Canadian Real Estate
Canada’s mortgage lenders are setting aside a record amount of money for bad mortgages. The loss allowance at large lenders reached $3.9 billion in Q3 2020, up 54.11% from the same quarter a year before. This is both a record high for the total dollar amount, as well the fastest growth since the Great Recession. Lenders are readying for a negative scenario, that few agree with right now.
During the pandemic, Canada’s economy has slowed down – while real estate has ramped up. Residential investment reached $54.89 billion in Q3, up 18.03% from a year before. Residential investment is now 9.43% of GDP, up from 7.71% last year. This is not just the highest rate seen in the past 60 years, but unusually high for most countries. For context, US residential investment peaked at 6.7% of GDP in 2006, during the height of the housing bubble.
Canadian real estate sales are rising at the fastest rate in over a decade. There were 59,543 seasonally adjusted sales in December, up 7.2% from the month before. Unadjusted sales came in at 39,876 in the month, up 47.2% from last year. Massive year-over-year growth is expected to persist until mid year, due to the base effect. The same effect will also make it seem like there’s an abrupt slowdown, even if the busy market persists.
Toronto has seen more and more young people leaving the city for other parts of the province. Stat Can estimates 50,375 more people left Toronto than arrived in 2020. This isn’t entirely pandemic related either, with 2019 printing a 46,549 person decline. The City has long had a negative flow of locals to other parts, but the losses double from 2015 to 2017. During this period, the ratio of people under 40 also jumps from a third to almost half of all losses.
More Canadians want to work from home, and it’s going to have a big impact on how cities operate. An RBC analysis found 80% of employees want some form of work-from-home arrangement. Meanwhile, only around 14% of employers are planning to continue work-from-home arrangements, post-pandemic. The bank believes Canada’s tight labor market will be in favor of the employees, helping to push more employers to embrace the idea.
Canada’s employment slid lower last month, causing a minor setback for the recovery. Stat Can estimates 18.59 million people employed in December, down 560,500 jobs from last year. Major real estate markets like Toronto and Vancouver are down 82,200 and 53,700 jobs respectively, from last year.
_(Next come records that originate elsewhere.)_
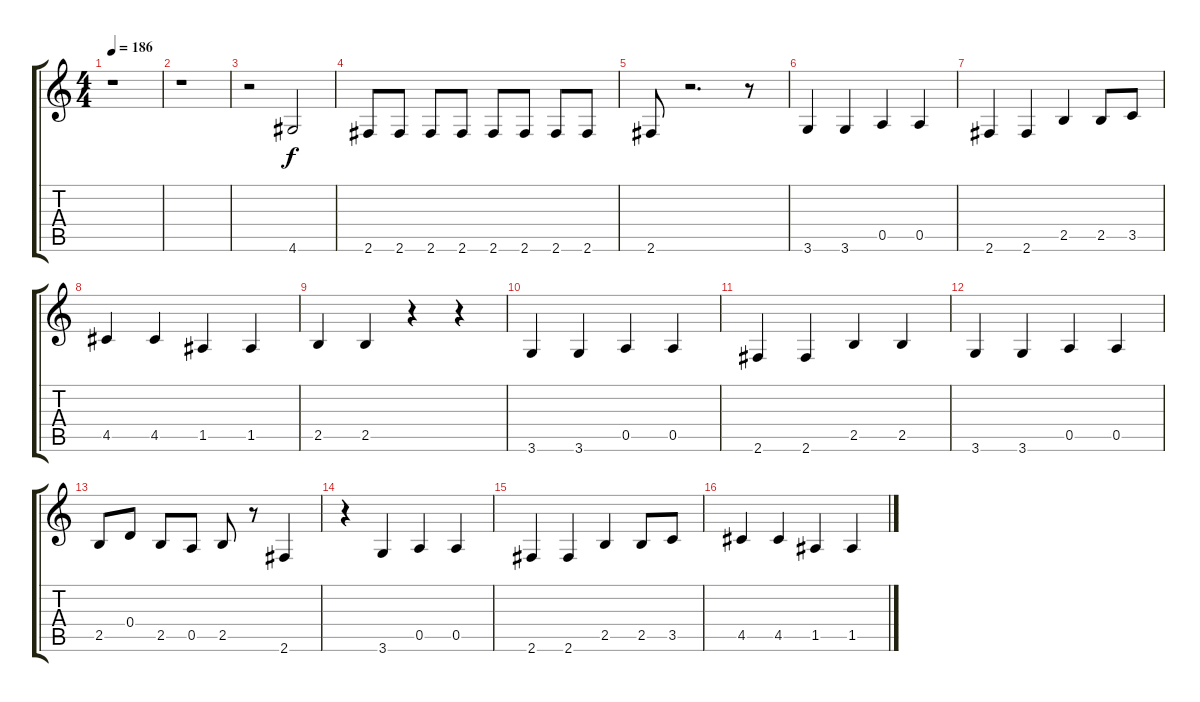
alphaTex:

\track "" {instrument electricbassfinger}
\staff {score tabs}
\tuning (E4 B3 G3 D3 A2 E2) {hide}
\ts (4 4)
\tempo 186
\clef g2
\ks c
r.1{dy f} |
r.1 |
r.2 4.6.2 |
2.6.8 2.6.8 2.6.8 2.6.8 2.6.8 2.6.8 2.6.8 2.6.8 |
2.6.8 r.2{d} r.8 |
3.6.4 3.6.4 0.5.4 0.5.4 |
2.6.4 2.6.4 2.5.4 2.5.8 3.5.8 |
4.5.4 4.5.4 1.5.4 1.5.4 |
2.5.4 2.5.4 r.4 r.4 |
3.6.4 3.6.4 0.5.4 0.5.4 |
2.6.4 2.6.4 2.5.4 2.5.4 |
3.6.4 3.6.4 0.5.4 0.5.4 |
2.5.8 0.4.8 2.5.8 0.5.8 2.5.8 r.8 2.6.4 |
r.4 3.6.4 0.5.4 0.5.4 |
2.6.4 2.6.4 2.5.4 2.5.8 3.5.8 |
4.5.4 4.5.4 1.5.4 1.5.4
Generally the trend is improving, but it’s a long way from where the economy was just a year ago.
Canadian mortgage delinquencies are falling, but one demographic is seeing a sharp increase – seniors. Mortgage delinquencies reached 0.30% in Q3 2020, flat from both the previous quarter and last year. Mortgages held by people aged 65 and older had a delinquency rate of 0.37% though. This number was up 2.78% from the previous quarter, and represents an increase of 5.71% compared to last year. At a high level it appears things aren’t moving, but there’s a big demographic shift. Mortgages held by young people are becoming overdue at a lower rate, balancing a surge in seniors.
Canada’s largest bank presented two scenarios to two different audiences over the past few weeks. The chief economist’s report forecasts home prices 8.4% higher in 2021. Just a few weeks ago, the bank’s CRO presented a pessimistic scenario to investors, telling them the bank is putting greater weight on a negative price move. Two different audiences, both looking at different market scenarios. It’s a volatile time, with different audiences placing a different weight on risk.